▶ [Data to examine]

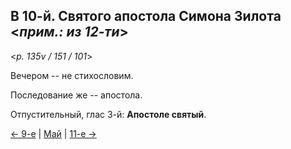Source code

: 
## В 10-й. Святого апостола Симона Зилота <*прим.: из 12-ти*> 

<*p. 135v / 151 / 101*>

Вечером -- не стихословим.

Последование же -- апостола. 

Отпустительный, глас 3-й: **Апостоле святый**.

[← 9-е](05_09_MES.ru.md) | [Май](README.md#10-й) | [11-е →](05_11_MES.ru.md)
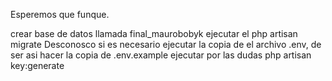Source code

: Esperemos que funque.

crear base de datos llamada final_maurobobyk
ejecutar el php artisan migrate
Desconosco si es necesario ejecutar la copia de el archivo .env, de ser asi hacer la copia de .env.example
ejecutar por las dudas php artisan key:generate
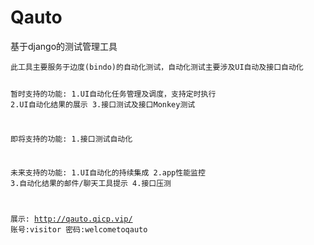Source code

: # Qauto

<p>基于django的测试管理工具</p>
<pre><code>此工具主要服务于边度(bindo)的自动化测试，自动化测试主要涉及UI自动及接口自动化

暂时支持的功能:
    1.UI自动化任务管理及调度，支持定时执行
    2.UI自动化结果的展示
    3.接口测试及接口Monkey测试

即将支持的功能:
    1.接口测试自动化

未来支持的功能:
    1.UI自动化的持续集成
    2.app性能监控
    3.自动化结果的邮件/聊天工具提示
    4.接口压测

展示:
    <a href="http://qauto.qicp.vip/" target="_blank">http://qauto.qicp.vip/</a>
    账号:visitor
    密码:welcometoqauto
</code></pre>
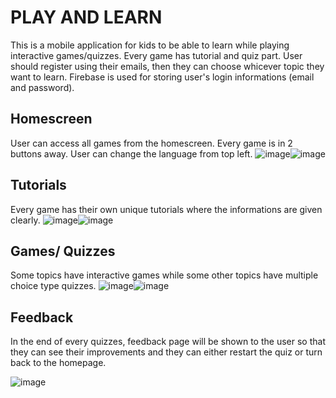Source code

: # PLAY AND LEARN
This is a mobile application for kids to be able to learn while playing interactive games/quizzes. Every game has tutorial and quiz part. User should register using their emails, then they can choose whicever topic they want to learn. Firebase is used for storing user's login informations (email and password).
## Homescreen
User can access all games from the homescreen. Every game is in 2 buttons away. User can change the language from top left.
   ![image](https://github.com/user-attachments/assets/38d6f4a2-9177-44be-9f1f-31006d218bb0)![image](https://github.com/user-attachments/assets/4b6d2913-62da-48ec-880f-d574ede4d41d)


## Tutorials
Every game has their own unique tutorials where the informations are given clearly.
   ![image](https://github.com/user-attachments/assets/c2d58d91-6d71-4084-907c-82994b86fb13)![image](https://github.com/user-attachments/assets/98c53aed-060e-4eef-8eb6-d6e5967b5c3f)



## Games/ Quizzes
Some topics have interactive games while some other topics have multiple choice type quizzes.
![image](https://github.com/user-attachments/assets/31c814d9-f37c-48da-b8f0-6cd46e445bdf)![image](https://github.com/user-attachments/assets/68f827b1-c12e-412d-8921-db6b6827e989)




## Feedback
In the end of every quizzes, feedback page will be shown to the user so that they can see their improvements and they can either restart the quiz or turn back to the homepage.


![image](https://github.com/user-attachments/assets/f701265e-c590-48c0-9286-25d3135ec2fa)
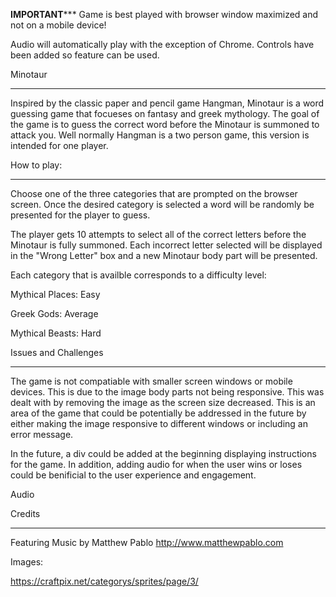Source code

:******IMPORTANT*********
 Game is best played with browser window maximized and not on a mobile device!

Audio will automatically play with the exception of Chrome. Controls have been added so feature can be used.

Minotaur
********

Inspired by the classic paper and pencil game Hangman, Minotaur is a word guessing game that focueses on fantasy and greek mythology. The goal of the game is to guess the correct word before the Minotaur is summoned to attack you. Well normally Hangman is a two person game, this version is intended for one player.


How to play:
************

Choose one of the three categories that are prompted on the browser screen. Once the desired category is selected a word will be randomly be presented for the player to guess.

The player gets 10 attempts to select all of the correct letters before the Minotaur is fully summoned. Each incorrect letter selected will be displayed in the "Wrong Letter" box and a new Minotaur body part will be presented.

Each category that is availble corresponds to a difficulty level:

Mythical Places: Easy

Greek Gods: Average

Mythical Beasts: Hard


Issues and Challenges
*********************

The game is not compatiable with smaller screen windows or mobile devices. This is due to the image body parts not being responsive. This was dealt with by removing the image as the screen size decreased. This is an area of the game that could be potentially be addressed in the future by either making the image responsive to different windows or including an error message.

In the future, a div could be added at the beginning displaying instructions for the game. In addition, adding audio for when the user wins or loses could be benificial to the user experience and engagement.

Audio

Credits
*******

Featuring Music by Matthew Pablo
http://www.matthewpablo.com

Images:

https://craftpix.net/categorys/sprites/page/3/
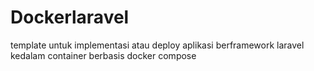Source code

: # Dockerlaravel

template untuk implementasi atau deploy aplikasi berframework laravel kedalam container berbasis docker compose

▶ [What you will do]
Rewrite all of the lines above, replacing "ejecutar" with "correr" each time it occurs and keeping everything else the same. Leave the pictures out of your answer.

▶ [Response area]
Source code

: 
## В 10-й. Святого апостола Симона Зилота <*прим.: из 12-ти*> 

<*p. 135v / 151 / 101*>

Вечером -- не стихословим.

Последование же -- апостола. 

Отпустительный, глас 3-й: **Апостоле святый**.

[← 9-е](05_09_MES.ru.md) | [Май](README.md#10-й) | [11-е →](05_11_MES.ru.md)
Source code

: Esperemos que funque.

crear base de datos llamada final_maurobobyk
correr el php artisan migrate
Desconosco si es necesario correr la copia de el archivo .env, de ser asi hacer la copia de .env.example
correr por las dudas php artisan key:generate
Source code

: # Qauto

<p>基于django的测试管理工具</p>
<pre><code>此工具主要服务于边度(bindo)的自动化测试，自动化测试主要涉及UI自动及接口自动化

暂时支持的功能:
    1.UI自动化任务管理及调度，支持定时执行
    2.UI自动化结果的展示
    3.接口测试及接口Monkey测试

即将支持的功能:
    1.接口测试自动化

未来支持的功能:
    1.UI自动化的持续集成
    2.app性能监控
    3.自动化结果的邮件/聊天工具提示
    4.接口压测

展示:
    <a href="http://qauto.qicp.vip/" target="_blank">http://qauto.qicp.vip/</a>
    账号:visitor
    密码:welcometoqauto
</code></pre>
Source code

: # PLAY AND LEARN
This is a mobile application for kids to be able to learn while playing interactive games/quizzes. Every game has tutorial and quiz part. User should register using their emails, then they can choose whicever topic they want to learn. Firebase is used for storing user's login informations (email and password).
## Homescreen
User can access all games from the homescreen. Every game is in 2 buttons away. User can change the language from top left.
   ![image](https://github.com/user-attachments/assets/38d6f4a2-9177-44be-9f1f-31006d218bb0)![image](https://github.com/user-attachments/assets/4b6d2913-62da-48ec-880f-d574ede4d41d)


## Tutorials
Every game has their own unique tutorials where the informations are given clearly.
   ![image](https://github.com/user-attachments/assets/c2d58d91-6d71-4084-907c-82994b86fb13)![image](https://github.com/user-attachments/assets/98c53aed-060e-4eef-8eb6-d6e5967b5c3f)



## Games/ Quizzes
Some topics have interactive games while some other topics have multiple choice type quizzes.
![image](https://github.com/user-attachments/assets/31c814d9-f37c-48da-b8f0-6cd46e445bdf)![image](https://github.com/user-attachments/assets/68f827b1-c12e-412d-8921-db6b6827e989)




## Feedback
In the end of every quizzes, feedback page will be shown to the user so that they can see their improvements and they can either restart the quiz or turn back to the homepage.


![image](https://github.com/user-attachments/assets/f701265e-c590-48c0-9286-25d3135ec2fa)
Source code

:******IMPORTANT*********
 Game is best played with browser window maximized and not on a mobile device!

Audio will automatically play with the exception of Chrome. Controls have been added so feature can be used.

Minotaur
********

Inspired by the classic paper and pencil game Hangman, Minotaur is a word guessing game that focueses on fantasy and greek mythology. The goal of the game is to guess the correct word before the Minotaur is summoned to attack you. Well normally Hangman is a two person game, this version is intended for one player.


How to play:
************

Choose one of the three categories that are prompted on the browser screen. Once the desired category is selected a word will be randomly be presented for the player to guess.

The player gets 10 attempts to select all of the correct letters before the Minotaur is fully summoned. Each incorrect letter selected will be displayed in the "Wrong Letter" box and a new Minotaur body part will be presented.

Each category that is availble corresponds to a difficulty level:

Mythical Places: Easy

Greek Gods: Average

Mythical Beasts: Hard


Issues and Challenges
*********************

The game is not compatiable with smaller screen windows or mobile devices. This is due to the image body parts not being responsive. This was dealt with by removing the image as the screen size decreased. This is an area of the game that could be potentially be addressed in the future by either making the image responsive to different windows or including an error message.

In the future, a div could be added at the beginning displaying instructions for the game. In addition, adding audio for when the user wins or loses could be benificial to the user experience and engagement.

Audio

Credits
*******

Featuring Music by Matthew Pablo
http://www.matthewpablo.com

Images:

https://craftpix.net/categorys/sprites/page/3/
Source code

: # Dockerlaravel

template untuk implementasi atau deploy aplikasi berframework laravel kedalam container berbasis docker compose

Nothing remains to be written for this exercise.